I wouldn’t assume what you see from that footage is what a human would see. Our eyes adjust far better to the dark than most cameras do, especially video cameras.

Of course, again this is largely irrelevant given that the vehicle is equipped with equipment that isn’t reliant on the visual spectrum.

7 Likes

Yes. Relevant questions here include: would an average human driver in this situation without an autonomous vehicle have successfully avoided a collision? With what odds? Would they be held liable if not? My guess is “no, there would likely still have been a collision, and the driver wouldn’t be held liable.” In which case I find it hard to judge an autonomous vehicle too harshly, or to use this as evidence that they aren’t ready for road use.

After all, this doesn’t say anything about whether autonomous vehicles are currently safer than human drivers or not, until we convert it to a rate of fatalities/injuries/collisions per mile driven. I don’t have those numbers, but I’d like to see them.

That said, it is ridiculous, given what we know about how humans work, to expect a “safety driver” to actually be physically or mentally capable of sustaining attention and quickly reacting to changes without doing anything for prolonged periods. That was never more than PR or maybe a legal requirement fulfilling fiction of some kind.

5 Likes

The first thing I thought on watching the video was “Why is this person walking across such a dark road, how would anyone have seen them?!” Thank you for posting a clear image of the actual “human eyes” view.

My remaining question to the cyclist is why are you walking the bike and not riding very quickly across the road and the additional questions around it not being a crossing walk…but any normal driver paying attention would have seen them and slowed/stopped to avoid hitting them very easily. I think it is ok to ask questions of the pedestrian here, but not ok to blame them for this at all.

2 Likes

I think that there is an important point that many seem to miss.
If the car can’t stop for an obstacle appearing in the dark area, this means that it was driving too fast.
Driving at a speed that can prevent any kind of collision is not doable, of course, but in that case the car was moving from light to darkness and that impacts also camera vision, not only human.
Of course, speeding happens also with human drivers, probably more frequently than it happens with self-driving cars, but my reaction as a human would have been to slow down if I couldn’t see at a safe distance.
This did not happen and is probably something that must be improved.

3 Likes

“assuming the video’s shadows accurately reflect the level of darkness a human would perceive.”
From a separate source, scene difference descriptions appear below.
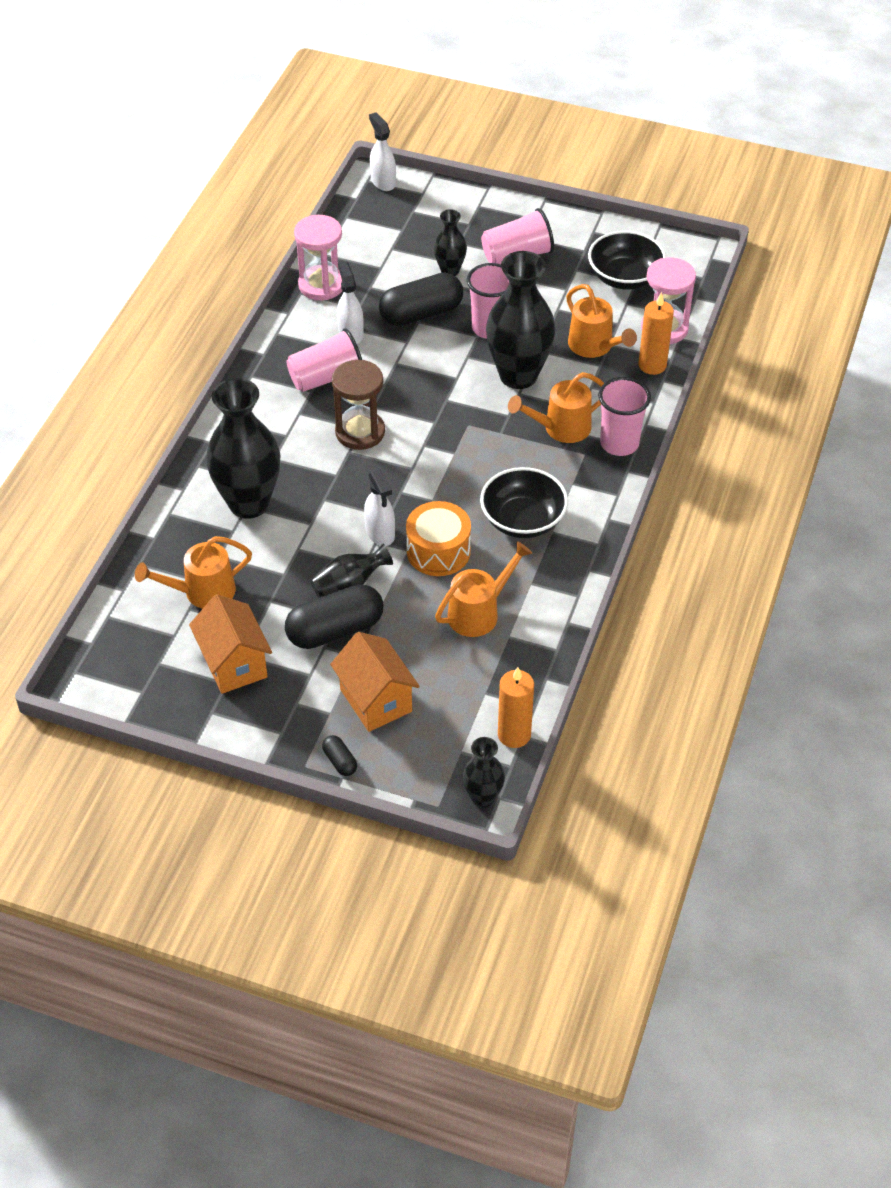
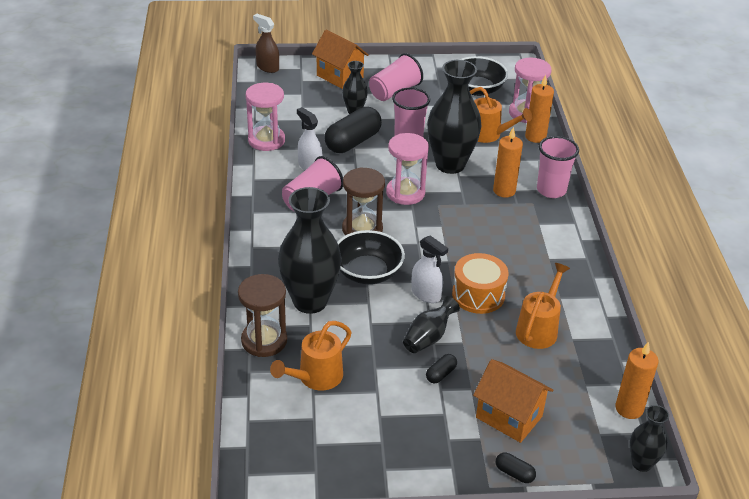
camera: 25 degrees left, 10 degrees down
(174, 534) = (264, 340): none -> brown hourglass
(234, 664) = (378, 425): orange house -> orange house (340, 76)
(335, 630) = (440, 374): black capsule -> black capsule, size x0.45
(383, 182) = (267, 67): white spray bottle -> brown spray bottle
(439, 399) = (405, 193): none -> pink hourglass
(523, 520) = (523, 257): black bowl -> black bowl (367, 272)
(560, 428) = (504, 191): orange watering can -> orange candle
Exactly - the apologists so far have mentioned shadows - which shouldn’t matter to a system sending out an active signal - and that there wasn’t enough distance to stop. Which doesn’t answer whether there was enough space to avoid the pedestrian - which there very clearly was.

8 Likes

The only way to save this project is to rename it Blockchain Driving Car.

3 Likes

They actually seem to have regressed.

image

4 Likes

Looks pretty cut and dry to me. The avoidance systems on the car failed to do their job. It failed in much the same way our meat based avoidance systems fail - stupidly and with terrible consequence.
Questions of whether or not a human driver would have fared better or worse kind of fail to take in to account the countless data points we have for human failure. Maybe a human would have done better and maybe not. Either answer is just as valid.
What is more important is that the system in place on this Uber is clearly not any better than a human driver and better is the bar we seem to have set. It seems to me that what we want are autonomous vehicles that can see in the dark and make good choices. That is not what happened here.

11 Likes

In which case, what the fuck is Uber thinking putting their alpha-level prototypes on the road?
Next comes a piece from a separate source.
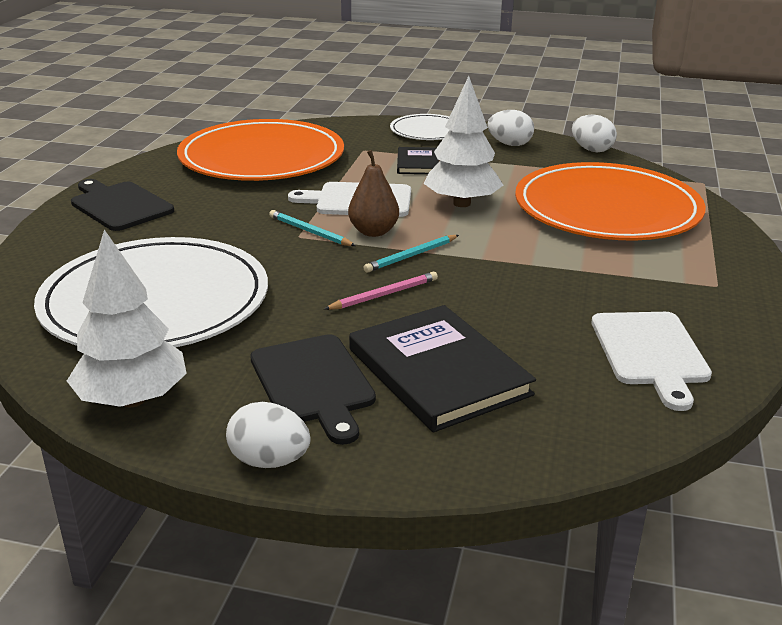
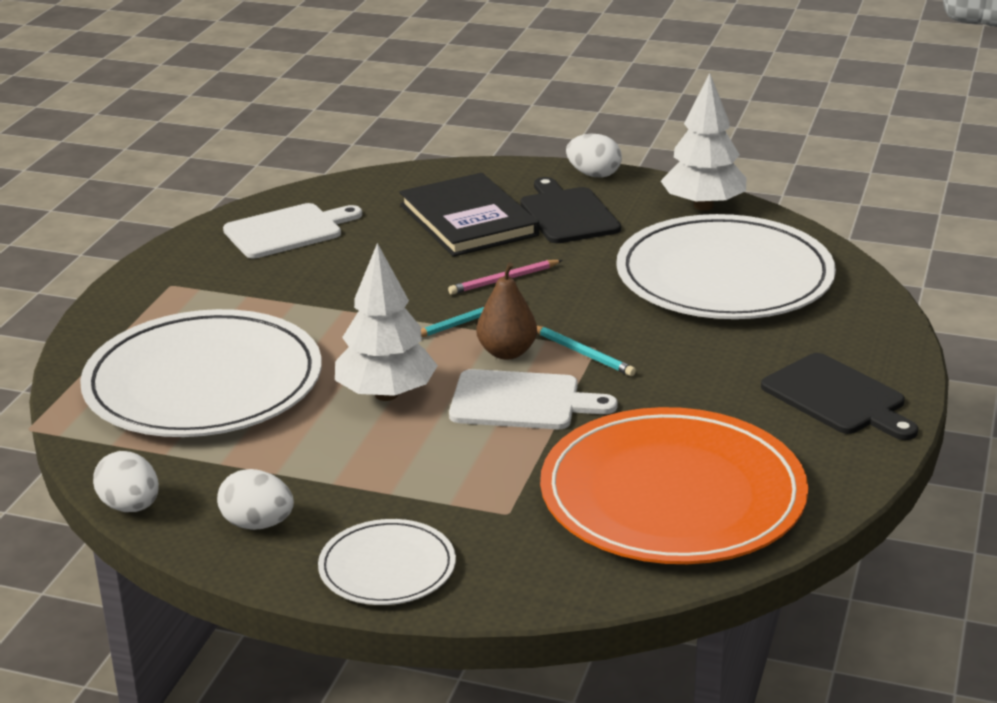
camera: 175 degrees left, 0 degrees up
(418, 163) = (425, 476): black book -> none
(607, 209) = (203, 383): orange plate -> white plate
(650, 352) = (287, 231): white cutting board -> white cutting board turned 60 degrees clockwise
So, we should just let the tech industry test their not-ready prototypes out in the real world? And when a drug company comes up with a new experimental drug, we should just let them put it on the shelves in a few pharmacies for testing purposes? Human lives and human well being is of less value than allowing giant corporations to do whatever they deem expedient in testing their new experimental products?